Sunday, February 13, 2011

A note on the eligibility criteria of the Dodecad Project

1. Why I do not accept relatives

Relatives are much more similar to each other than they are to other people. When an ADMIXTURE run includes a pair of close relatives, then there is a high risk of the two relatives forming their own component to which they belong near 100%. Thus, (a) they learn nothing about themselves, other for the fact that they are related, and (b) other people have some membership in that particular component which does not have any real anthropological interest.

The same is true when one performs dimensionality reduction like multidimensional scaling (MDS) or Principal Components Analysis (PCA). It is highly likely that a pair of relatives will be distinguished from everyone else along a dimension. That dimension is "wasted", and it provides no real anthropological information other for the fact that a pair of people are related to each other. If this is combined with a clustering algorithm such as the Galore approach, then the pair of relatives will form their own anthropologically meaningless cluster.

The Dodecad Project is an anthropology project; it is not a genealogy project. There are other projects and experts out there who can help you interpret your data from a genealogy perspective.

2. Why I accept people with 4 grandparents from the same European, Asian, or North African ethnic group or country

I do so for two reasons, a scientific one, and a practical one:

First, such individuals allow me to gradually build a database of genetic variation for my region of interest, namely Eurasia. As of this writing, there are 387 participants in the project, out of which I have managed to form 19 populations, each of them consisting of at least 5 individuals from a particular ethnic/linguistic/national/geographical group such as Greek/Arab/British/Scandinavian, for a total of 209 individuals.

There are many participants who belong to a particular group for which there are not 5 participants yet; and, there are also many who have a mixed background and whom I have included in the Project either during some time-limited submission opportunities, or because they asked me to, making a good case for why they should be included.

The second reason is practical, as the customers of 23andMe are probably largely American, and many non-1st generation Americans are descended from multiple ethnic groups.

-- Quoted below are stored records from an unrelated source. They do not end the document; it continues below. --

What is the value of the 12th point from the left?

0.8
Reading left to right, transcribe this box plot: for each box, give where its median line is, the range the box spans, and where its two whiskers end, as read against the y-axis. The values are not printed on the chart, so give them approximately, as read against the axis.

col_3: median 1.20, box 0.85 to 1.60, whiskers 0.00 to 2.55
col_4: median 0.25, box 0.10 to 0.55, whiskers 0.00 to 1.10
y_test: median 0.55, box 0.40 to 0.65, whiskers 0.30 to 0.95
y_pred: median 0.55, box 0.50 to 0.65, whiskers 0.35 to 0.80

Even though a large part of the analysis process is automated, I still need to spend some time on every submitted sample to download it, record it, convert it, to assign some processing time on my computing systems for the analysis, and then spend some more time to create the results barplots and materials.

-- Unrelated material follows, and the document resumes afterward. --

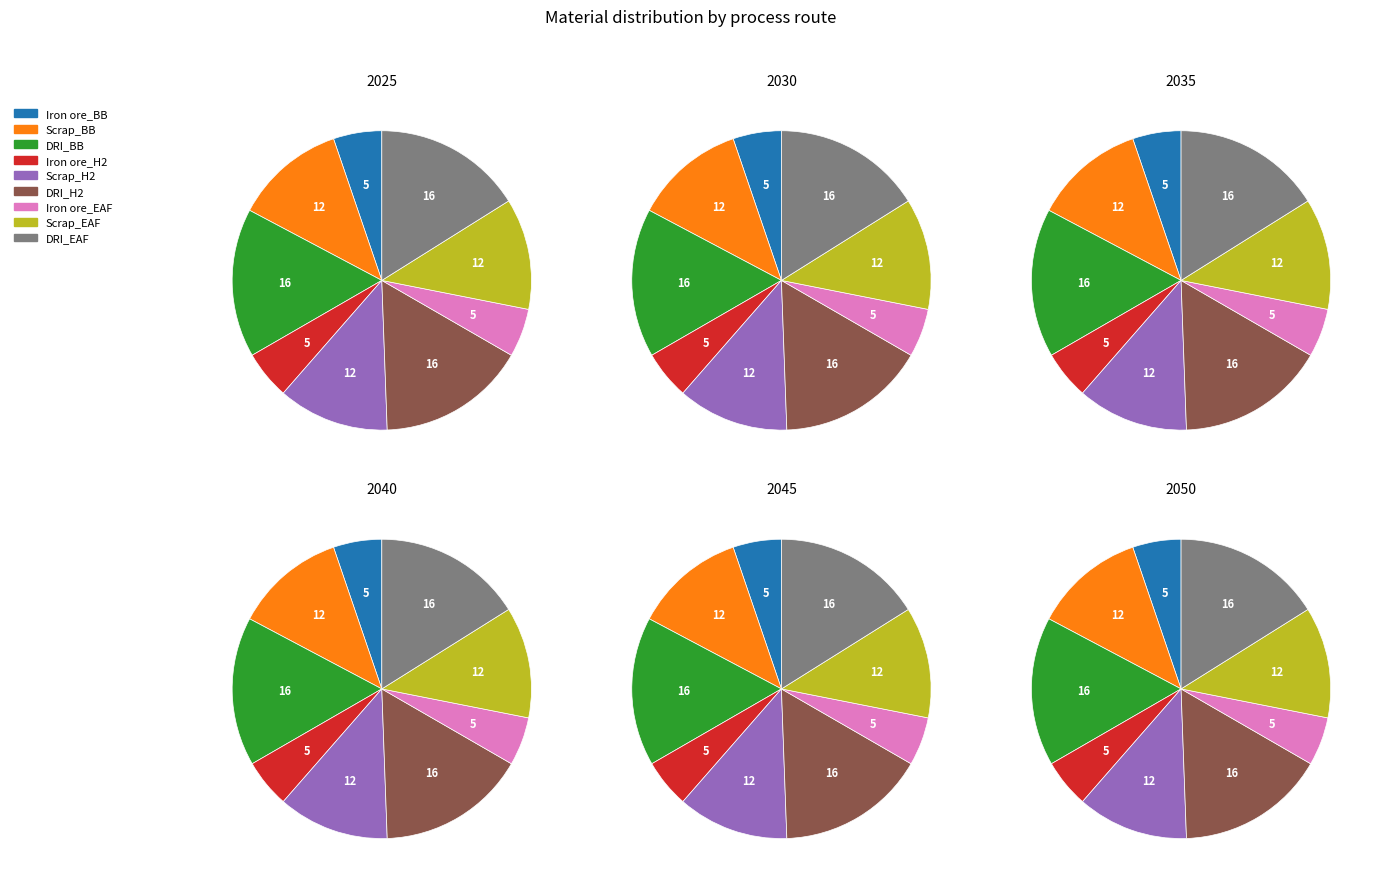

Is DRI_H2 the majority of the pie?

No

I simply don't have the time to do so for the large pool of 23andMe customers, but I can, occasionally, accept individuals of mixed heritage during short submission opportunities.

What to do if you are not eligible

If you do not meet the eligibility criteria, and think that I should include you in the Project, the thing to do is to write to me, laying out the reasons why. Here are some scenarios that I might very well consider:
  1. Adoptees with no knowledge of their origins.
  2. People of mixed heritage who belong partly to an unsampled group. Let's say you are 50% English+50% Parsee, then I might consider this sample as I have no data on Parsees.
  3. People of mixed origins who have data for both their unadmixed parents (and thus provide two samples to the project), or a series of their unrelated relatives, I may very well analyze the admixed individuals as well.
  4. People of mixed heritage from Greece and its environs (i.e., Italy, the Balkans, and Anatolia), e.g., 50% Gypsy+50% Bulgarian, or 50% Croat+50% Serb or 75% Turk+25% Albanian would all probably be accepted if they contacted me.


  1. 75% Turk+25% Albanian

    Of course you wouldn't include such a person among the Dodecad Turks, would you?

  2. Why I accept people with 4 grandparents from the same European, Asian, or North African ethnic group or country

    I think you should only accept people with all known ancestors from the same ethnic group. Many countries have more than one ethnic group and many ethnic groups are dispersed in more than one country, so you should remove being from the same country from your eligibility criteria.

  3. You already have my data. Would you be willing to pull me out and add my parents if I sent their raw data? Both my parents are from the same region of Spain. I figure two Galician Spaniards are better than one.

  4. Hello, I have a question...
    I have my maternal grandmother's DNA, my mothers, my son's & mine from 23 and me.

    Bio father is unknown.

    My 23 and me results show me as 93% euro and 7% asian... my grandmother as 99% euro, my mother at 99% euro and my son is showing at 96% euro & 4% asian. His father is 100% euro. Would I qualify to be in the project?

    Thanks in advance...

  5. The eligibility criteria have nothing to do with the 23andMe results, but with the origin of your four grandparents. If they are all from the same European, North African, or Asian ethnic group or country, you qualify, otherwise, probably not.